A new epigenetic clock that uses easily collected cheek cells can accurately predict mortality.
We all age at different rates. While some supercentenarians may experience slower aging due to favorable genetics, numerous lifestyle and behavioral factors can accelerate the aging process. These include stress, poor sleep, inadequate nutrition, smoking, and alcohol consumption. Environmental influences like these leave their mark on our genome through epigenetic changes. By analyzing the epigenome at key genomic sites, it’s possible to measure molecular aging.
Over the past decade, scientists have developed several such ‘epigenetic clocks’, calibrated against chronological age and various lifestyle factors across large numbers of people. Most of these focused on DNA methylation in blood cells, which makes collection of samples onerous, as well as stressful for the patient. But earlier this year, scientists from the US developed a second-generation clock, called CheekAge, which is based on methylation data in easy-to-collect cells from inside the cheeks.
Now, in Frontiers in Aging, the team has shown for the first time that CheekAge can accurately predict the risk of mortality – and even if epigenetic data from another tissue is used as input.

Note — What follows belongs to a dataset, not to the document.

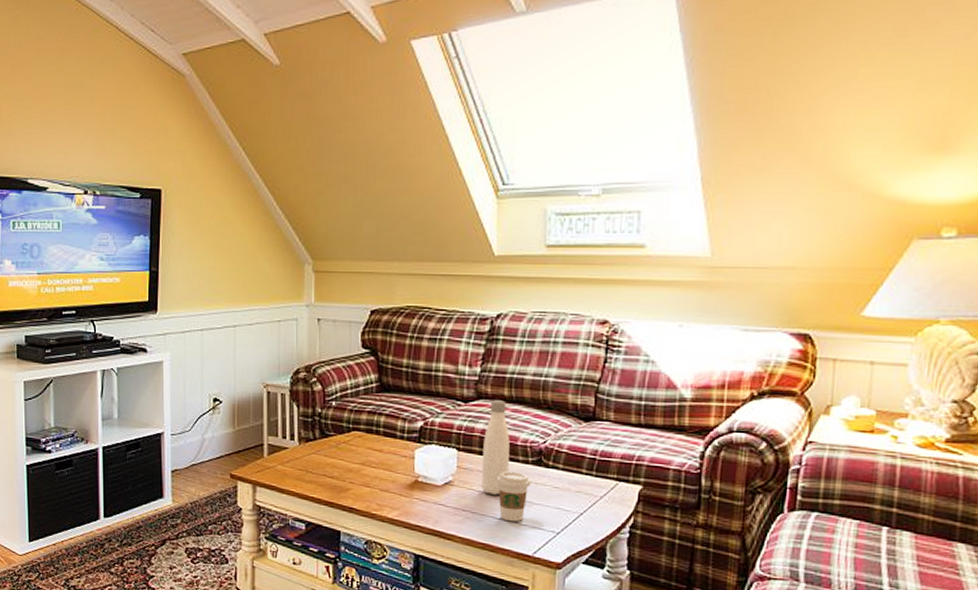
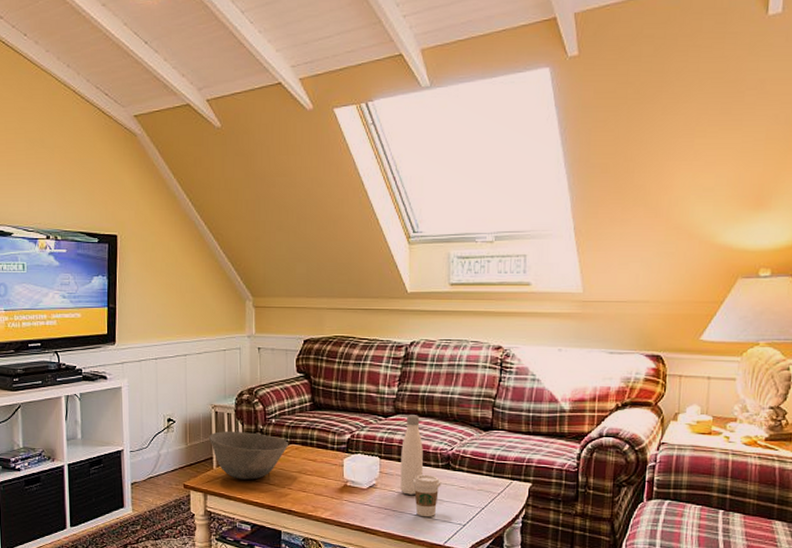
bowl: none [259,414,351,471] -> present [208,431,289,480]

“We also demonstrate that specific methylation sites are especially important for this correlation, revealing potential links between specific genes and processes and human mortality captured by our clock,” said Dr Maxim Shokhirev, the study’s first author and Head of Computational Biology and Data Science at the company Tally Health in New York.

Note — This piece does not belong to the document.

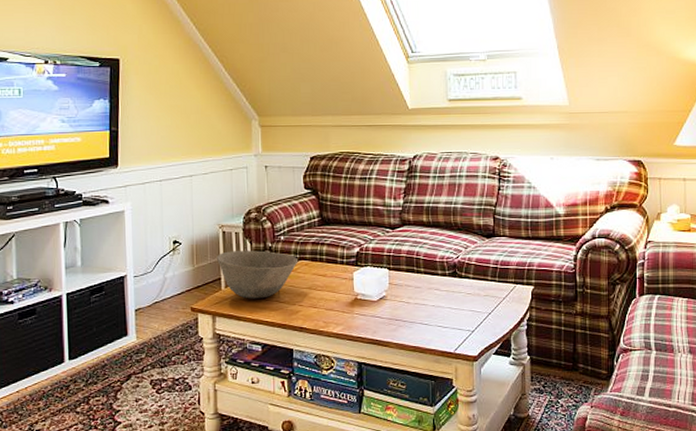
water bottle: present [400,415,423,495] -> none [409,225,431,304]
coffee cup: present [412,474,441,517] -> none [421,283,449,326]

CheekAge had been developed or ‘trained’ by correlating the fraction of methylation at approximately 200,000 sites with an overall score for health and lifestyle, reflecting presumed differences in physiological aging.
The biological clock is ticking
In the present study, Shokhirev and colleagues used statistical programming to see how well it predicted mortality from any cause in 1,513 women and men, born in 1921 and 1936 and followed throughout life by the Lothian Birth Cohorts (LBC) program of the University of Edinburgh. One of the LBC’s aims was to link differences in cognitive aging to lifestyle and psychosocial factors and biomedical, genetic, epigenetic, and brain imaging data. Every three years, the volunteers had their methylome in blood cells measured at approximately 450,000 DNA methylation sites. The last available methylation time point was used along with the mortality status to calculate CheekAge and its association with mortality risk. Data on mortality had been obtained from the Scottish National Health Service Central Register.

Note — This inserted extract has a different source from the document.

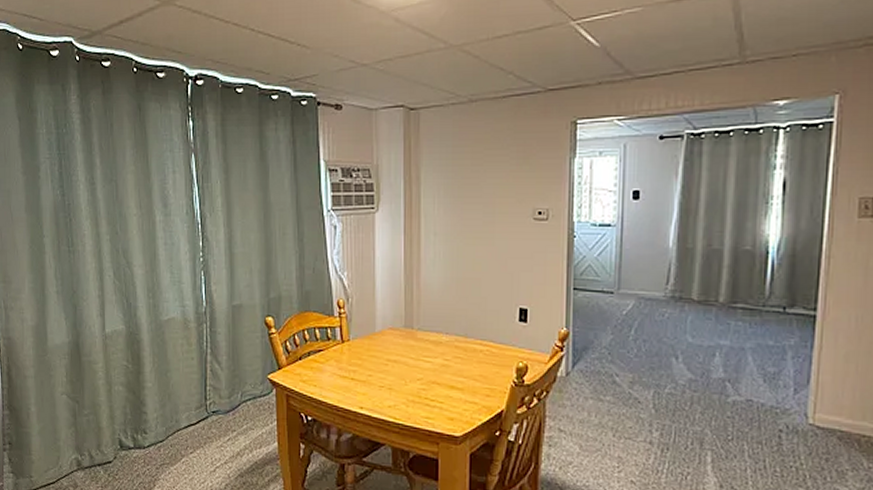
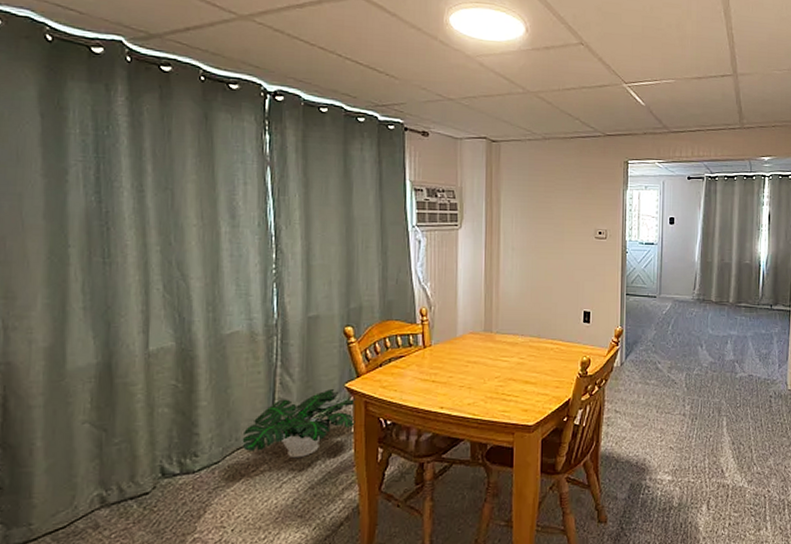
potted plant: none [181,380,278,445] -> present [242,389,356,459]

“[Our results show that] CheekAge is significantly associated with mortality in a longitudinal dataset and outcompetes first-generation clocks trained in datasets containing blood data,” concluded the authors.
Specifically, for every increase by a single standard deviation in CheekAge, the hazard ratio of all-cause mortality increased by 21%. This means that CheekAge is strongly associated with mortality risk in older adults.
“The fact that our epigenetic clock trained on cheek cells predicts mortality when measuring the methylome in blood cells suggests there are common mortality signals across tissues,” said Shokhirev.
“This implies that a simple, non-invasive cheek swab can be a valuable alternative for studying and tracking the biology of aging.”
Strongest predictors
The researchers looked at those methylation sites which were most strongly associated with mortality in greater detail. Genes located around or near these sites are potential candidates for impacting lifespan or the risk of age-related disease. For example, the gene PDZRN4, a possible tumor suppressor, and ALPK2, a gene implicated in cancer and heart health in animal models. Other genes that stood out had previously been implicated in the development of cancer, osteoporosis, inflammation, and metabolic syndrome.
“It would be intriguing to determine if genes like ALPK2 impact lifespan or health in animal models,” said Dr Adiv Johnson, the study’s last author and the Head of Scientific Affairs and Education at Tally Health.
“Future studies are also needed to identify what other associations besides all-cause mortality can be captured with CheekAge. For example, other possible associations might include the incidence of various age-related diseases or the duration of ‘healthspan’, the period of healthy life free of age-related chronic disease and disability.”
Reference: “CheekAge, a next-generation epigenetic buccal clock, is predictive of mortality in human blood” by Maxim N. Shokhirev, Daniel J. Kramer, Janie Corley, Simon R. Cox, Trinna L. Cuellar and Adiv A. Johnson, 26 August 2024, Frontiers in Aging.
DOI: 10.3389/fragi.2024.1460360
The study was funded by Tally Health, the Wellcome Trust, the Economic and Social Research Council, Age UK, the Biotechnology and Biological Sciences Research Council, the Medical Research Council, the Milton Damerel Trust, the University Of Edinburgh, and the Royal Society.